Dataset records below:

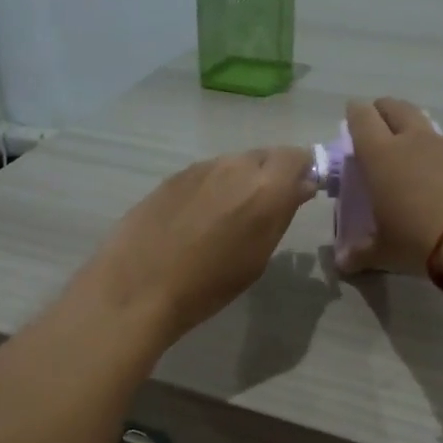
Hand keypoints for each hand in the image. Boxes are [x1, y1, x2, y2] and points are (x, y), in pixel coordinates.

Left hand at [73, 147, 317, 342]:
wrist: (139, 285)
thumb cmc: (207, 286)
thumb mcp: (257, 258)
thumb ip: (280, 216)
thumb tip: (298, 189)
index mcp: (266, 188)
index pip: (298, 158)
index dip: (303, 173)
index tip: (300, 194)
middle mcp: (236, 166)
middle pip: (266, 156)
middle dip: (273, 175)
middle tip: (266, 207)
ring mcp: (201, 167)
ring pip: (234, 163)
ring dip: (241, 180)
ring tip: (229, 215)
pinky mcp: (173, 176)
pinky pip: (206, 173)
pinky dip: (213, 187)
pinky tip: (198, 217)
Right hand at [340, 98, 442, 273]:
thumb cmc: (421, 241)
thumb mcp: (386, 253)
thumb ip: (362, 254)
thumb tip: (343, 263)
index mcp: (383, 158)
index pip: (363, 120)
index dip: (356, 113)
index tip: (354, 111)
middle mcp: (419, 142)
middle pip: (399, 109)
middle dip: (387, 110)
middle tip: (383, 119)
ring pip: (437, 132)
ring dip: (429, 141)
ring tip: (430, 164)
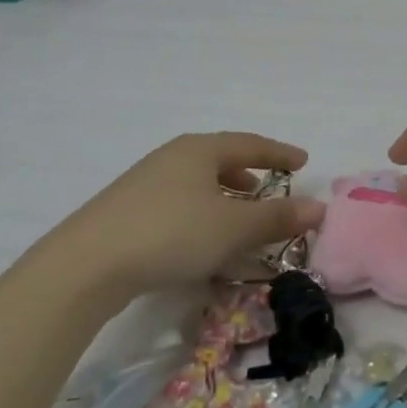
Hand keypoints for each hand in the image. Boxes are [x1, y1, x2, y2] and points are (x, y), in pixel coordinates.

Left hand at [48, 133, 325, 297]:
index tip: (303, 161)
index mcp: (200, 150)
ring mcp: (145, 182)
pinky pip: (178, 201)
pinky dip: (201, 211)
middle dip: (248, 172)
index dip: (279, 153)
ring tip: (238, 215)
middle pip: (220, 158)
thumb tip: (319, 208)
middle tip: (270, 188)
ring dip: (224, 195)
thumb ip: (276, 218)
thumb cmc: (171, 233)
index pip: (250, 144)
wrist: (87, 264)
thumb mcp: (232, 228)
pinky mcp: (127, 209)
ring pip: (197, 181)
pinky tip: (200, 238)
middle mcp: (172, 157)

End of Dataset records.

Problem description => Copy the listing character for character, pictures omitted.

Task result =>
Hand keypoints for each hand in the image. Boxes are [x1, y1, x2, y2] and points are (x, y), in pixel coordinates.

Left hand at [73, 147, 317, 342]:
wrist: (139, 285)
thumb cmc: (207, 286)
thumb mcp: (257, 258)
thumb ip: (280, 216)
thumb tip: (298, 189)
index mcp: (266, 188)
index pip: (298, 158)
index dip: (303, 173)
index tip: (300, 194)
middle mcp: (236, 166)
middle pip: (266, 156)
middle dip: (273, 175)
middle tip: (266, 207)
ring mcp: (201, 167)
ring pip: (234, 163)
ring dip: (241, 180)
ring tip: (229, 215)
pinky mcp: (173, 176)
pinky pip: (206, 173)
pinky dip: (213, 187)
pinky tip: (198, 217)
Right hand at [340, 98, 442, 273]:
thumb cmc: (421, 241)
thumb mcp: (386, 253)
thumb ip: (362, 254)
thumb tip: (343, 263)
index mcp: (383, 158)
index pip: (363, 120)
index dip: (356, 113)
index tip: (354, 111)
middle mcp: (419, 142)
middle pip: (399, 109)
middle dip: (387, 110)
middle tip: (383, 119)
ring pip: (437, 132)
ring dip: (429, 141)
ring tip: (430, 164)
Hand keypoints for each hand in the image. Boxes are [x1, y1, x2, y2] and points are (x, y), in pixel coordinates.

Left hand at [48, 133, 325, 297]:
index tip: (303, 161)
index mcp: (200, 150)
ring mcp: (145, 182)
pinky pip: (178, 201)
pinky dip: (201, 211)
middle dip: (248, 172)
index dip: (279, 153)
ring tip: (238, 215)
middle pip: (220, 158)
thumb tip: (319, 208)
middle tip: (270, 188)
ring dip: (224, 195)
thumb ip: (276, 218)
thumb cmc: (171, 233)
index pip: (250, 144)
wrist: (87, 264)
thumb mcp: (232, 228)
pinky mcp: (127, 209)
ring pip: (197, 181)
pinky tip: (200, 238)
middle mcp: (172, 157)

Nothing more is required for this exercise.